**GIVEN RECORDS**
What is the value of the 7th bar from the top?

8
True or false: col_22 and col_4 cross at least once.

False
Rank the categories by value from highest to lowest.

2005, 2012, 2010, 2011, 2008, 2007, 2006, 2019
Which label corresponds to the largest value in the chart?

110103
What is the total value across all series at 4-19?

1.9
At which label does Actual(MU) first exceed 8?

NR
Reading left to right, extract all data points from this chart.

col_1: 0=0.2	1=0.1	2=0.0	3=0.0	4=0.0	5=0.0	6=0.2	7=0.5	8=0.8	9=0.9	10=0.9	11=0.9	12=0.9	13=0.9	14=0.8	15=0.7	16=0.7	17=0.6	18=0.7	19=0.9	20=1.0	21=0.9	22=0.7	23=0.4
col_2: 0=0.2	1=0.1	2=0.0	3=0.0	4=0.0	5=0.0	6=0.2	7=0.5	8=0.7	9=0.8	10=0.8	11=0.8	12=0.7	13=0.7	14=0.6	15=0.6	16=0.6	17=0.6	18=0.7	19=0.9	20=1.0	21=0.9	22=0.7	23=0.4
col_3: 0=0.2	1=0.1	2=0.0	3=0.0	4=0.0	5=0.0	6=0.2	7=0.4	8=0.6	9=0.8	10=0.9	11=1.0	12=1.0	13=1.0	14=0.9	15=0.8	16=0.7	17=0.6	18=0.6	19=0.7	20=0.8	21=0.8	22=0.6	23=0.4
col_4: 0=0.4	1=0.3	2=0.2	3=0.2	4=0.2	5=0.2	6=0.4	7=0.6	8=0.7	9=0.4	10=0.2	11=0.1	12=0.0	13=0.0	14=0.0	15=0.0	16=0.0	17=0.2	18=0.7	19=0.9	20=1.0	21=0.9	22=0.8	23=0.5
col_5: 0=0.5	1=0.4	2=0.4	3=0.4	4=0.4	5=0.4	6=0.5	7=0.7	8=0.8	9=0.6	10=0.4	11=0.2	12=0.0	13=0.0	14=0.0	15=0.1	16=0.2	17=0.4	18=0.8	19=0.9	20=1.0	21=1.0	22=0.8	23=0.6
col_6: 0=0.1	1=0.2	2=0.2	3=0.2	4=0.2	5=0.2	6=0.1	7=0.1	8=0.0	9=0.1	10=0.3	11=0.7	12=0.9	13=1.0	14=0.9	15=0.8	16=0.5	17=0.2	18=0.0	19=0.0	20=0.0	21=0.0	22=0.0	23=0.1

**YOUR TASK**
Rewrite every line of the records above as a JSON list of strings, one string per line, leaving out the blank lines.

**OUTPUT OF THE TASK**
[
  "What is the value of the 7th bar from the top?",
  "8",
  "True or false: col_22 and col_4 cross at least once.",
  "False",
  "Rank the categories by value from highest to lowest.",
  "2005, 2012, 2010, 2011, 2008, 2007, 2006, 2019",
  "Which label corresponds to the largest value in the chart?",
  "110103",
  "What is the total value across all series at 4-19?",
  "1.9",
  "At which label does Actual(MU) first exceed 8?",
  "NR",
  "Reading left to right, extract all data points from this chart.",
  "col_1: 0=0.2\t1=0.1\t2=0.0\t3=0.0\t4=0.0\t5=0.0\t6=0.2\t7=0.5\t8=0.8\t9=0.9\t10=0.9\t11=0.9\t12=0.9\t13=0.9\t14=0.8\t15=0.7\t16=0.7\t17=0.6\t18=0.7\t19=0.9\t20=1.0\t21=0.9\t22=0.7\t23=0.4",
  "col_2: 0=0.2\t1=0.1\t2=0.0\t3=0.0\t4=0.0\t5=0.0\t6=0.2\t7=0.5\t8=0.7\t9=0.8\t10=0.8\t11=0.8\t12=0.7\t13=0.7\t14=0.6\t15=0.6\t16=0.6\t17=0.6\t18=0.7\t19=0.9\t20=1.0\t21=0.9\t22=0.7\t23=0.4",
  "col_3: 0=0.2\t1=0.1\t2=0.0\t3=0.0\t4=0.0\t5=0.0\t6=0.2\t7=0.4\t8=0.6\t9=0.8\t10=0.9\t11=1.0\t12=1.0\t13=1.0\t14=0.9\t15=0.8\t16=0.7\t17=0.6\t18=0.6\t19=0.7\t20=0.8\t21=0.8\t22=0.6\t23=0.4",
  "col_4: 0=0.4\t1=0.3\t2=0.2\t3=0.2\t4=0.2\t5=0.2\t6=0.4\t7=0.6\t8=0.7\t9=0.4\t10=0.2\t11=0.1\t12=0.0\t13=0.0\t14=0.0\t15=0.0\t16=0.0\t17=0.2\t18=0.7\t19=0.9\t20=1.0\t21=0.9\t22=0.8\t23=0.5",
  "col_5: 0=0.5\t1=0.4\t2=0.4\t3=0.4\t4=0.4\t5=0.4\t6=0.5\t7=0.7\t8=0.8\t9=0.6\t10=0.4\t11=0.2\t12=0.0\t13=0.0\t14=0.0\t15=0.1\t16=0.2\t17=0.4\t18=0.8\t19=0.9\t20=1.0\t21=1.0\t22=0.8\t23=0.6",
  "col_6: 0=0.1\t1=0.2\t2=0.2\t3=0.2\t4=0.2\t5=0.2\t6=0.1\t7=0.1\t8=0.0\t9=0.1\t10=0.3\t11=0.7\t12=0.9\t13=1.0\t14=0.9\t15=0.8\t16=0.5\t17=0.2\t18=0.0\t19=0.0\t20=0.0\t21=0.0\t22=0.0\t23=0.1"
]